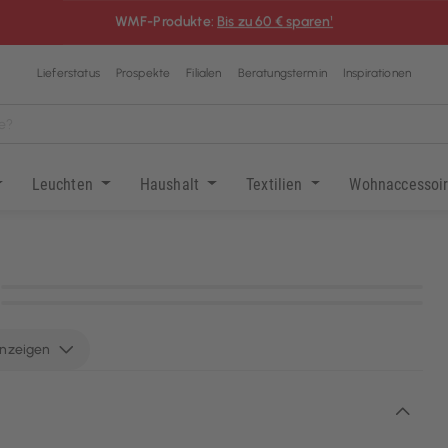
WMF-Produkte:
Bis zu 60 € sparen¹
Lieferstatus
Prospekte
Filialen
Beratungstermin
Inspirationen
Leuchten
Haushalt
Textilien
Wohnaccessoi
KI-generiert
KI-generiert
anzeigen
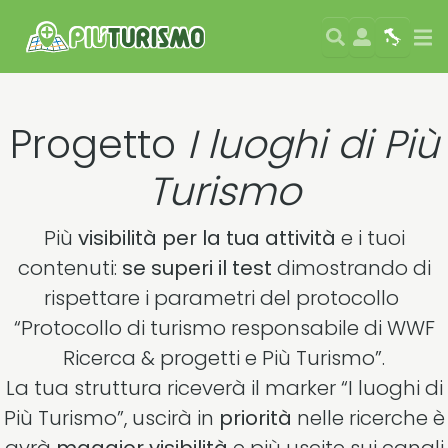
Search
User
Map
Si
Progetto
I luoghi di Più
Turismo
Più
visibilità per la tua attività
e i tuoi
contenuti:
se superi il test
dimostrando di
rispettare i parametri del protocollo
“Protocollo di turismo responsabile di WWF
Ricerca & progetti e Più Turismo”.
La tua struttura riceverà il marker “I luoghi di
Più Turismo”, uscirà in
priorità
nelle ricerche è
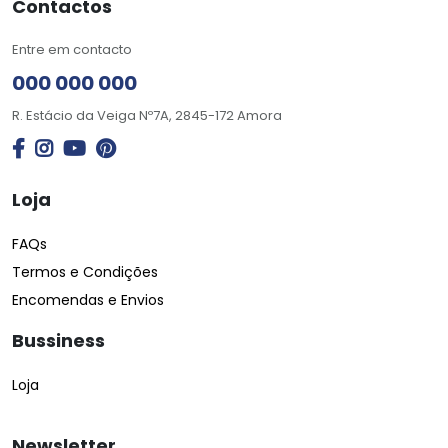
Contactos
Entre em contacto
000 000 000
R. Estácio da Veiga Nº7A, 2845-172 Amora
Loja
FAQs
Termos e Condições
Encomendas e Envios
Bussiness
Loja
Newsletter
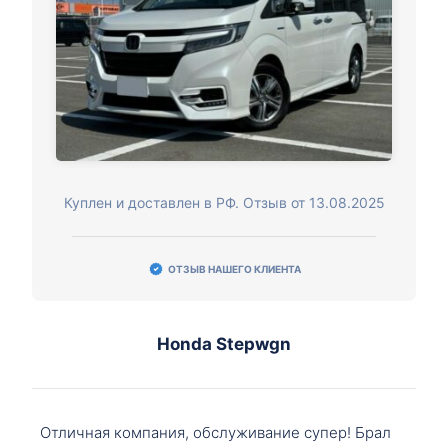
Куплен и доставлен в РФ. Отзыв от 13.08.2025
ОТЗЫВ НАШЕГО КЛИЕНТА
Honda Stepwgn
Отличная компания, обслуживание супер! Брал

==============================

_EXERCISE PROMPT:_
If a line in the records above contains the string "luoghi", copy that line out.

_SOLUTION FOR THIS EXERCISE:_
I luoghi di Più
La tua struttura riceverà il marker “I luoghi di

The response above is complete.